Saadet Partisi’nin Genel İdare Kurulu üyesi Muhammed Sabır Fırat coştukça coşmuş:
“Selam olsun izzet dolu Muhammedî kıyamına! Selam olsun, zulmün saraylarını inleten Hüseynî feryadına! Selam olsun muvahhidlerin yolunu aydınlatan kutlu mirasına! Unutmadık seni ey şehid, asla unutmayacağız! Bayrağın ellerimizde, hep dalgalandıracağız! Uzaktır bizden zillet, yolundan hiçbir zaman ayrılmayacağız…”

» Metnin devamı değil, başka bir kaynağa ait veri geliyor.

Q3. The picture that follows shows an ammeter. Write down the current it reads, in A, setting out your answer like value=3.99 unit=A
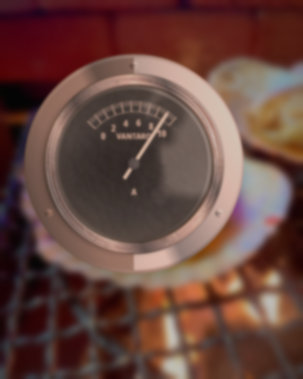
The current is value=9 unit=A
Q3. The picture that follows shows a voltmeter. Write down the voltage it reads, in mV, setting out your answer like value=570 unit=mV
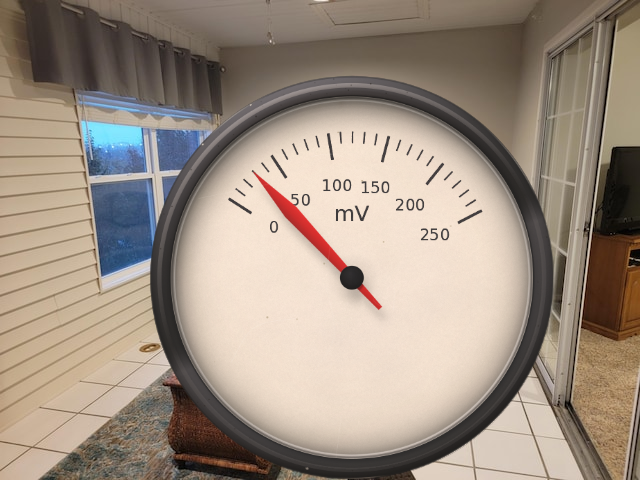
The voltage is value=30 unit=mV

Saadet Partisi Genel Başkanı Temel Karamollaoğlu düşünen, istikrarlı bir siyasîmiz. Genel İdare Kurulu üyesi partilisinin bu absürt coşkun sözlerine ne der?
Ak Parti listeleriyle TBMM’ye giren Hizbullah örgütü uzantısı Hüda Par’ın gençlik örgütlenmesi Hür Gençlik de ileride Türkiye Cumhuriyeti’ne kıyam edileceğinin işaretini veriyor:
“İmam, şeriattan saparsa kıyam vaciptir’ diyerek laik, Kemalist sistemin İslâm’a ve İslami değerlere savaş açması üzerine kıyam eden ve bu uğurda şehadet makamına ulaşan Şeyhimiz Şeyh Said Efendi ve yarenlerini kıyamlarının sene-i devriyesinde rahmet, minnet ve iftiharla anıyoruz.”
Hüda Par Genel Başkan Yardımcısı Dr. Halef Yılmaz coşkuda Saadet Partisi GİK üyesinden geri kalmıyor:
“Görüyorum ki Şeyh Said’e ihanet eden akrabası Kasım’dan sonra da Şeyhin davasına ve mücadele ettiği değerlere ihanet ve hainlik eden yeni Kasımlar türemiş. Din düşmanlarının ajan ve uşaklığında yarışıyorlar. Şeyh Said bugün yaşasa sapıklığı destekleyen, imana ve dine savaş açan ve Kürtleri Kemalistlere ve batıya köle yapmaya çalışan hainlerle mücadele ederdi. CHP’nin kayığına binerek İslam’a ihanet içinde olan hainleri, Allah bu dünyada da ahirette rezil ve rüsva eylesin.”
(Hüda Par Genel Başkan Yardımcısı’nın Şeyh Said’in akrabası dediği Kasım, Şeyh Said’i derdest eden bacanağı Binbaşı Kasım Ataç. “Muhbir” görülen Kasım Ataç, üzerinde durulması gereken bir isim. Hatıraları yayınlanmıştır. “Kürt” zümre tahlilleri dikkate değer.)
Şeyh Said’in isyanının içeride ve dışarıda çok ağır sonucu olmuştur. Takrir-i Sükûn Kanunu bu isyandan sonra çıkmış, yeni açılan bir parti kapatılmıştır. İç politik gelişmeler zaman içinde mecrasına döndü ama Musul isyan yüzünden sınırlarımıza dâhil edilemedi, dış politikada sert rüzgârlar esti.
Şeyh Said İsyanı’na dair daha söyleyeceklerimiz var.